The way I see it, it’s not one specific bug: it’s a bunch of design decisions that were made with the new pyproject.toml based installations which made this use case harder and more prone to breakage than before.

I guess that such build-and-run-time dependencies were never officially supported (but they just happened to work), so it wasn’t considered when designing PEP 517/PEP 518.

(Bernat Gabor) #18

I still think build and runtime dependencies should be kept separate. And consider it a feature, rather than bug.

(Jeroen Demeyer) #19

There is a connection with PEP 517 and projects that can't install via wheels too.

The thing breaking install_requires is actually the install-by-wheel feature of pip (not pyproject.toml as I initially thought): older versions of pip used to install packages in the correct order as specified by install_requires (this is actually documented).

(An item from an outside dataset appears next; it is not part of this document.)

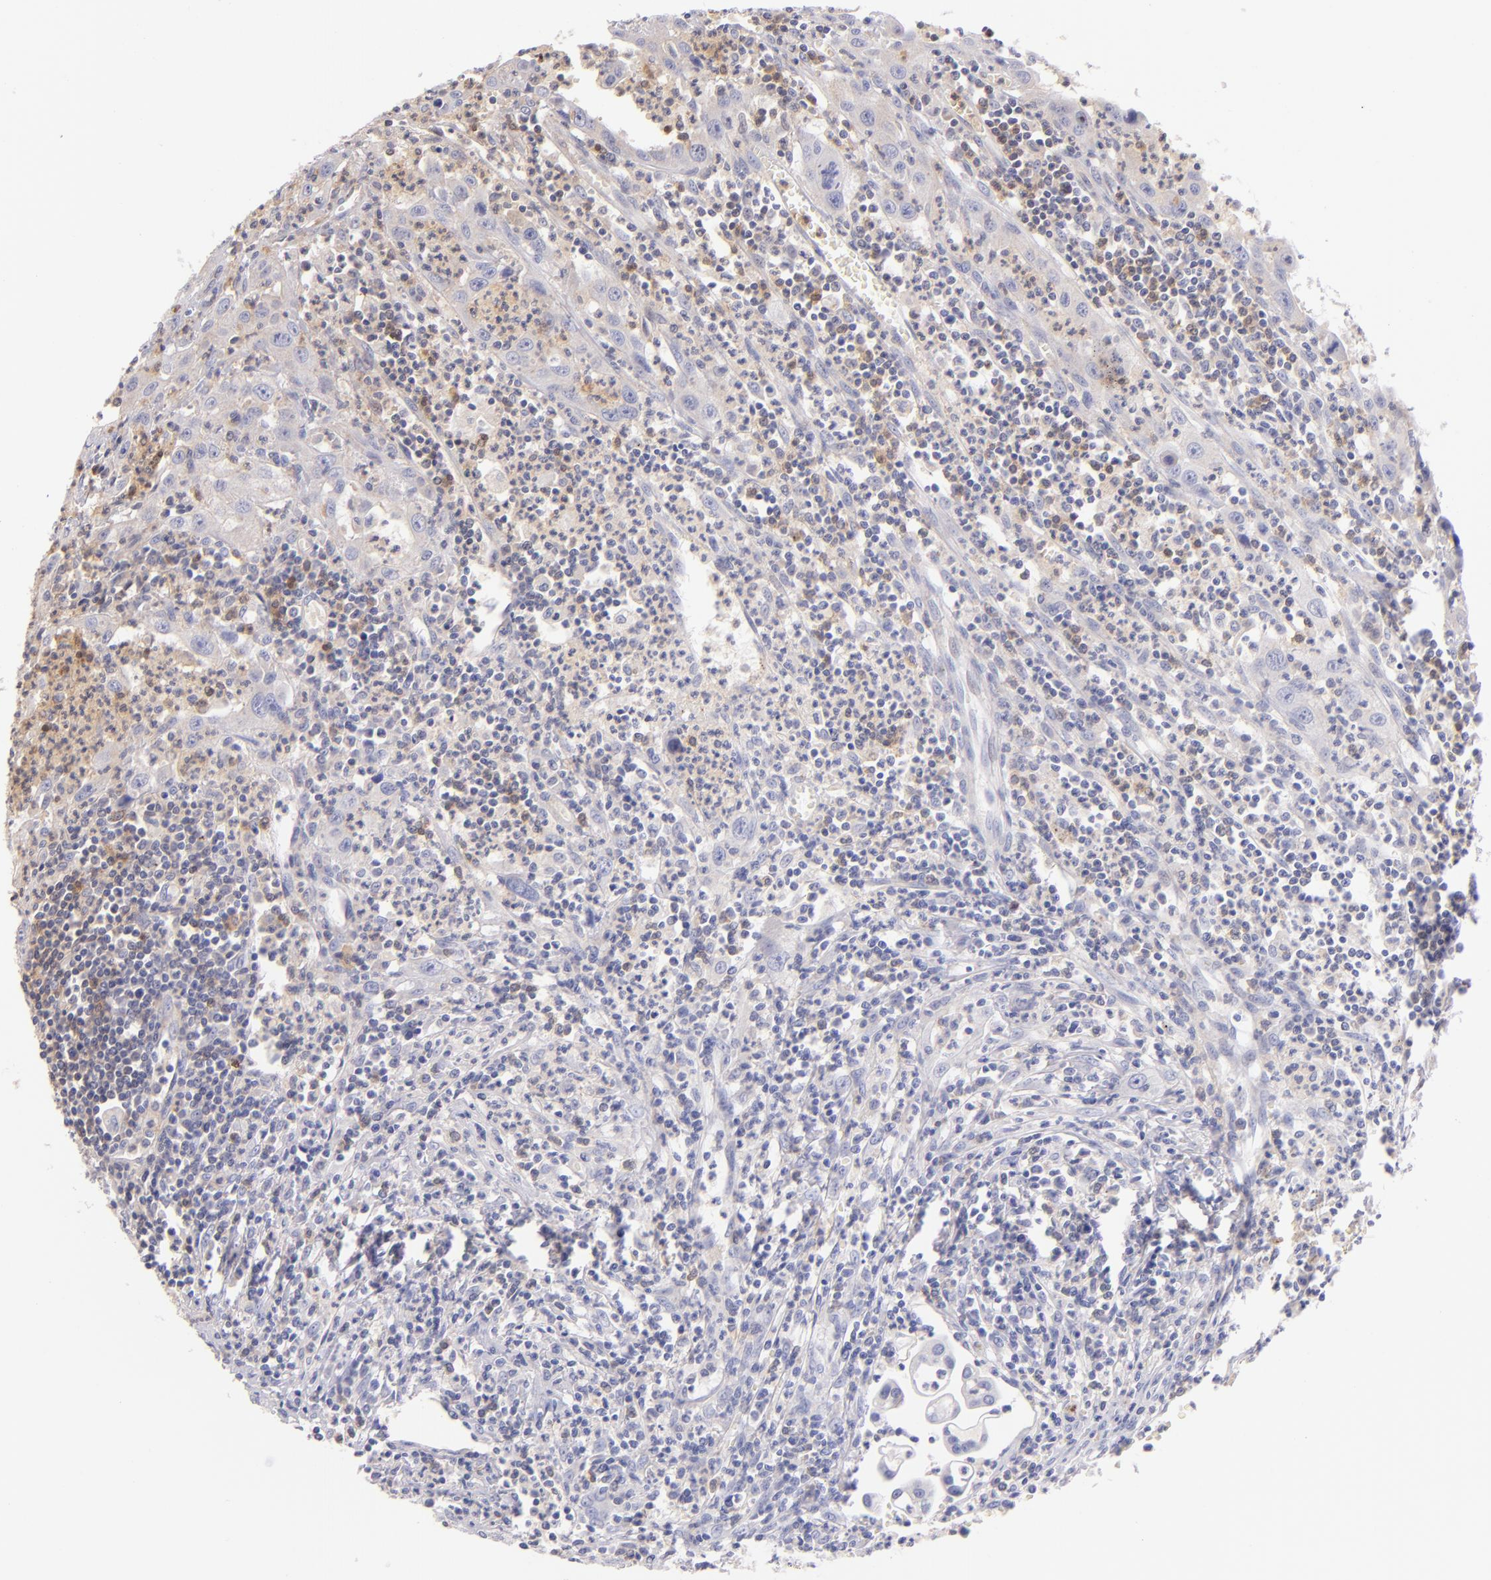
{"staining": {"intensity": "weak", "quantity": "25%-75%", "location": "cytoplasmic/membranous,nuclear"}, "tissue": "urothelial cancer", "cell_type": "Tumor cells", "image_type": "cancer", "snomed": [{"axis": "morphology", "description": "Urothelial carcinoma, High grade"}, {"axis": "topography", "description": "Urinary bladder"}], "caption": "The micrograph reveals immunohistochemical staining of urothelial cancer. There is weak cytoplasmic/membranous and nuclear expression is appreciated in about 25%-75% of tumor cells.", "gene": "BTK", "patient": {"sex": "male", "age": 66}}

Newer versions that install by wheels no longer do this: wheels are built in a random order and then installed. (this doesn’t break anything for the moment because pip still falls back to the classic installation if building a wheel fails)

(Nathaniel J. Smith) #20

I would say, it was design decisions taken to reduce the chance of it working by accident, in order to increase to the chances of it working on purpose.

“You can’t install this package unless you already have numpy installed” was definitely a case that we had in mind and wanted to get rid of.

This isn’t really workable. It breaks circular dependencies, and packages that can coexist at runtime often have conflicting build-requirements.

I’m sorry if I’m missing the point of what you’re saying. But so far I’m still not seeing any design problems.